A Novel Merchant, 2015
5–27 April 2017, Firstdraft, Sydney
Commissioned for 48HR Incident, 29–31 May 2015, curated by Pedro de Almeida, Toby Chapman and Aaron Seeto, 4A Centre for Contemporary Asian Art, Sydney
Review on Realtime: ‘Asia-Australia: art, conscience, action’, by Fiona McGregor
Running over 48 continuous hours at 4A Centre for Contemporary Asian Art, 48HR Incident was a program of performance art and live actions initiated or performed by artists from Australia, Asia and the Pacific.
Challenging conceptual and social frameworks that surround the position of the individual in relation to the group, 48HR Incident presented a series of works ranging from artistic interventions through to longer durational performances. Participating artists drew upon contested historical narratives, political provocations and social situations to conceive and present works specifically for the context of 4A, taking into account dynamics of space, geography and social relations in and outside of the gallery. 48HR Incident considered the impact of these actions on the decisions that individuals and groups make, avoid or otherwise oppose in the daily act of living.
Commissioned for 48HR Incident, A Novel Merchant was a performative exchange that operated through the communicative context of the gallery: introductory signage, exhibition collateral and email signup sheets were disrupted by text-based provocations that contemplated the ways in which value is constructed in performative works and gestures.

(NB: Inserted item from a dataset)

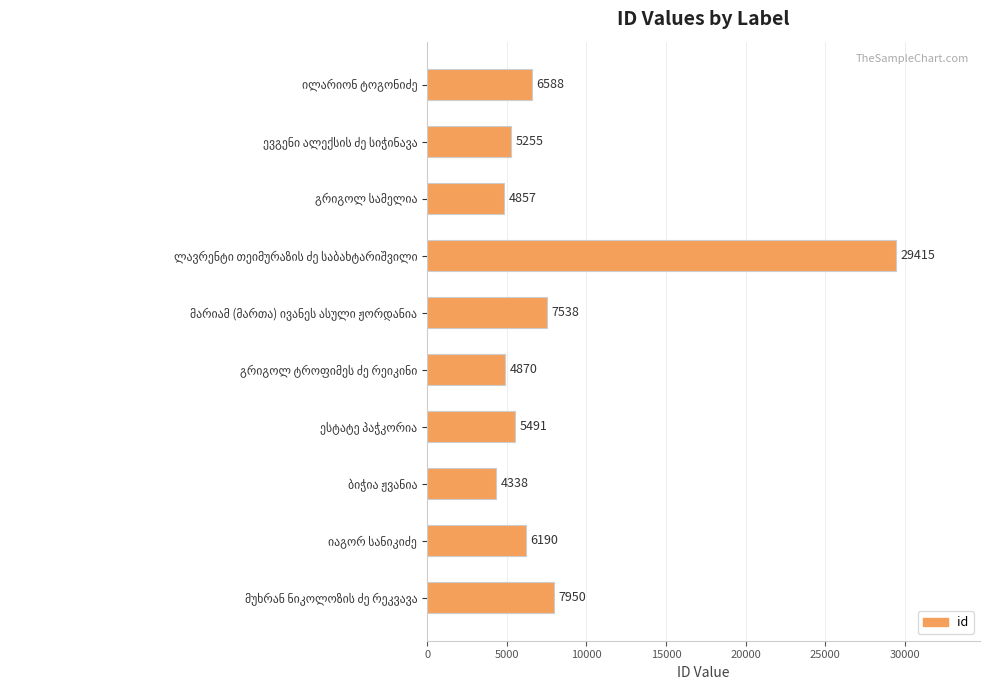

How many bars are there in total?

10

An exchange was enacted between artist and audience. Upon entry visitors were greeted at reception not by an invigilator or staff member, but by the artist surrounded by a mound of young coconuts. For the price of their email, visitors were given a free young coconut drink — a symbol across Asia and the Pacific of migration and distribution — and the gallery's database, its communicative network, was widened. The gesture was charged with the potential to build and restore value in what is today a quotidian exchange of information: the disclosing of a location, real or virtual.